Haruto's Perspective

The room was dim, washed in the faint glow of the laptop's sleeping light. A single dot pulsed like a heartbeat, steady and cold. I lay on my bed, one arm over my forehead, listening to the house breathe my father's soft snore from down the hall, my mother's quiet steps as she shifted laundry in the next room. Ordinary sounds. Safe sounds.

But ordinary never lasts when your head is full of fractures.

The images clung to me: the forest thick with shadow, the way Souta's hand slid against Miyuki's cheek, the soft collapse of her body into his. Every time I closed my eyes, I saw it clearer, as though my own memory insisted on sharpening the details.

These weren't random flashes. They were fragments of truth, pieces of a puzzle thrown at me whether I wanted them or not. And when you fit the fragments together, they made a map.

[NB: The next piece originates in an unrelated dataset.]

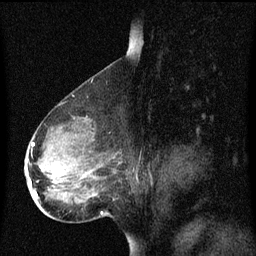
Breast MRI (dynamic contrast-enhanced), one sagittal slice; position 42 of 60 along the scan axis; dynamic contrast-enhanced series, image 2 of 3 at this slice position (ordered by acquisition); 1.5 T; TE 4.2 ms, TR 8.4 ms; 2 mm slice thickness; 256 × 256 image matrix. Patient: female, 49 years. Case-level facts recorded for this patient, not image findings: setting: breast cancer imaged before/during neoadjuvant chemotherapy; receptor status: HR-positive, HER2-negative.
Outlined on this slice (semi-automatic segmentation, software-assisted and operator-edited):
- analysis volume of interest (the breast-tissue region the enhancement analysis was run in; not a lesion): bounding box [x1, y1, x2, y2] px = [26, 126, 121, 201]
- tumour enhancement mask (voxels above the 70 % enhancement threshold inside the analysis volume of interest): [31, 142, 44, 199]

A map that led to betrayal.

I turned on my side and bit my lip until the taste of iron filled my mouth. Souta and Miyuki. Forest. Camp. Their "hidden" sanctuary.

If I were still the boy I used to be, those thoughts would have hollowed me out. I would've trembled until sleep forced me into a shallow grave. But I wasn't him anymore. That Haruto had been buried with his innocence.

I was different now.

And the camp wasn't going to be their sanctuary. It was going to be their downfall.

Souta's Perspective

The pencil spun lazy circles between my fingers, barely touching the page of half-finished homework. I wasn't thinking about math or kanji. My mind was locked on one thing: the camp.

Two whole days away. No parents. No hovering teachers. Just us, the woods, and the dark.

I could already see it. Miyuki walking beside me, laughing at something stupid. The night pressing close, the campfire throwing shadows. And then when nobody was watching we'd slip away. Into the trees, into silence, into something real.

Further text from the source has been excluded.